• **CHALLENGE**: Reproduce every line of the data below verbatim, without any changes.
######
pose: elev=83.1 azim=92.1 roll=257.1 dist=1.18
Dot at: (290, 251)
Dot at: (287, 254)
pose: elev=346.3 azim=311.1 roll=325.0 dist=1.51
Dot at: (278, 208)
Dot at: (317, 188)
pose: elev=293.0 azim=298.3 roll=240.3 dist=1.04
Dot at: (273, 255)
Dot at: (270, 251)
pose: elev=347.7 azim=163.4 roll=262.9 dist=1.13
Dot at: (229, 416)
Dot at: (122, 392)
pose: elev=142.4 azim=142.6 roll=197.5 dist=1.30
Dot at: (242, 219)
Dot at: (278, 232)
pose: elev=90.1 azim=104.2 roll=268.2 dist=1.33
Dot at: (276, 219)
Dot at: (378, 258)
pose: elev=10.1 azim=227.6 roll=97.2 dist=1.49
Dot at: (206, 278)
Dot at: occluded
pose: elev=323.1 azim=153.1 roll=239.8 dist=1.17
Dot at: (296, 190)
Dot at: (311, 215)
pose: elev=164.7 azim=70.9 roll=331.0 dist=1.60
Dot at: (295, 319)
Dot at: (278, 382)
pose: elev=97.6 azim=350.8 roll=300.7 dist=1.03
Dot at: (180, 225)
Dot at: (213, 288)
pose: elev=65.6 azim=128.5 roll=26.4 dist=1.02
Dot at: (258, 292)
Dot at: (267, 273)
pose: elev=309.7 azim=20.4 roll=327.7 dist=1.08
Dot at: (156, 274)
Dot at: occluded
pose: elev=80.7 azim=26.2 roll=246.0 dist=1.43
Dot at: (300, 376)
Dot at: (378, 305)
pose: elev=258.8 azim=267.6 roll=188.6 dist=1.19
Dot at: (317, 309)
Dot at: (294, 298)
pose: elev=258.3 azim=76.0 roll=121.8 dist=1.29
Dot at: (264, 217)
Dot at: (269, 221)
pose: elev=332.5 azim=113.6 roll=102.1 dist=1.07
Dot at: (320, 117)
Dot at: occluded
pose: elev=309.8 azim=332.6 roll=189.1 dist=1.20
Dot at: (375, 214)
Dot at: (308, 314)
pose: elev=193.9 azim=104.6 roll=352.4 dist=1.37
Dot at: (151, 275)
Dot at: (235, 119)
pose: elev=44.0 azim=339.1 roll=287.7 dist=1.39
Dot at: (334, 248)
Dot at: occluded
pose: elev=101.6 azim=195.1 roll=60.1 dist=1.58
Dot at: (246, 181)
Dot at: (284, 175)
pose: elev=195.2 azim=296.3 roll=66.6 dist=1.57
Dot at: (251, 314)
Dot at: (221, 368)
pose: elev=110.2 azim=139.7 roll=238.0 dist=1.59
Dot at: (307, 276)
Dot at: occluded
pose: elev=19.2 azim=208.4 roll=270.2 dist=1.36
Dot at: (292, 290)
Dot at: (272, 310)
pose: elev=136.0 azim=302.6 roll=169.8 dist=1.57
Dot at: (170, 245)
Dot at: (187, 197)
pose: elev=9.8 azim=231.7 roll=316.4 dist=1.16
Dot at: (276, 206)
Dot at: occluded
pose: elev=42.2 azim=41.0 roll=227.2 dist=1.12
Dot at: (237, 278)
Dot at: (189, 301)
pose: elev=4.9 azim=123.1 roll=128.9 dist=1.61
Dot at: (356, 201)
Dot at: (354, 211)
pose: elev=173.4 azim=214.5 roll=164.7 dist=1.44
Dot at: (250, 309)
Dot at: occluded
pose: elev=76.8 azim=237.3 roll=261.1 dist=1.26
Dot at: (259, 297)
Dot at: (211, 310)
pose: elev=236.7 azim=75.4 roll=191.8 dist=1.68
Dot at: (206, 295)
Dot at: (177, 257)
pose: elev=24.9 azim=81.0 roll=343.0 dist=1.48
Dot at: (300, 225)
######
• **THE ANSWER**:
pose: elev=83.1 azim=92.1 roll=257.1 dist=1.18
Dot at: (290, 251)
Dot at: (287, 254)
pose: elev=346.3 azim=311.1 roll=325.0 dist=1.51
Dot at: (278, 208)
Dot at: (317, 188)
pose: elev=293.0 azim=298.3 roll=240.3 dist=1.04
Dot at: (273, 255)
Dot at: (270, 251)
pose: elev=347.7 azim=163.4 roll=262.9 dist=1.13
Dot at: (229, 416)
Dot at: (122, 392)
pose: elev=142.4 azim=142.6 roll=197.5 dist=1.30
Dot at: (242, 219)
Dot at: (278, 232)
pose: elev=90.1 azim=104.2 roll=268.2 dist=1.33
Dot at: (276, 219)
Dot at: (378, 258)
pose: elev=10.1 azim=227.6 roll=97.2 dist=1.49
Dot at: (206, 278)
Dot at: occluded
pose: elev=323.1 azim=153.1 roll=239.8 dist=1.17
Dot at: (296, 190)
Dot at: (311, 215)
pose: elev=164.7 azim=70.9 roll=331.0 dist=1.60
Dot at: (295, 319)
Dot at: (278, 382)
pose: elev=97.6 azim=350.8 roll=300.7 dist=1.03
Dot at: (180, 225)
Dot at: (213, 288)
pose: elev=65.6 azim=128.5 roll=26.4 dist=1.02
Dot at: (258, 292)
Dot at: (267, 273)
pose: elev=309.7 azim=20.4 roll=327.7 dist=1.08
Dot at: (156, 274)
Dot at: occluded
pose: elev=80.7 azim=26.2 roll=246.0 dist=1.43
Dot at: (300, 376)
Dot at: (378, 305)
pose: elev=258.8 azim=267.6 roll=188.6 dist=1.19
Dot at: (317, 309)
Dot at: (294, 298)
pose: elev=258.3 azim=76.0 roll=121.8 dist=1.29
Dot at: (264, 217)
Dot at: (269, 221)
pose: elev=332.5 azim=113.6 roll=102.1 dist=1.07
Dot at: (320, 117)
Dot at: occluded
pose: elev=309.8 azim=332.6 roll=189.1 dist=1.20
Dot at: (375, 214)
Dot at: (308, 314)
pose: elev=193.9 azim=104.6 roll=352.4 dist=1.37
Dot at: (151, 275)
Dot at: (235, 119)
pose: elev=44.0 azim=339.1 roll=287.7 dist=1.39
Dot at: (334, 248)
Dot at: occluded
pose: elev=101.6 azim=195.1 roll=60.1 dist=1.58
Dot at: (246, 181)
Dot at: (284, 175)
pose: elev=195.2 azim=296.3 roll=66.6 dist=1.57
Dot at: (251, 314)
Dot at: (221, 368)
pose: elev=110.2 azim=139.7 roll=238.0 dist=1.59
Dot at: (307, 276)
Dot at: occluded
pose: elev=19.2 azim=208.4 roll=270.2 dist=1.36
Dot at: (292, 290)
Dot at: (272, 310)
pose: elev=136.0 azim=302.6 roll=169.8 dist=1.57
Dot at: (170, 245)
Dot at: (187, 197)
pose: elev=9.8 azim=231.7 roll=316.4 dist=1.16
Dot at: (276, 206)
Dot at: occluded
pose: elev=42.2 azim=41.0 roll=227.2 dist=1.12
Dot at: (237, 278)
Dot at: (189, 301)
pose: elev=4.9 azim=123.1 roll=128.9 dist=1.61
Dot at: (356, 201)
Dot at: (354, 211)
pose: elev=173.4 azim=214.5 roll=164.7 dist=1.44
Dot at: (250, 309)
Dot at: occluded
pose: elev=76.8 azim=237.3 roll=261.1 dist=1.26
Dot at: (259, 297)
Dot at: (211, 310)
pose: elev=236.7 azim=75.4 roll=191.8 dist=1.68
Dot at: (206, 295)
Dot at: (177, 257)
pose: elev=24.9 azim=81.0 roll=343.0 dist=1.48
Dot at: (300, 225)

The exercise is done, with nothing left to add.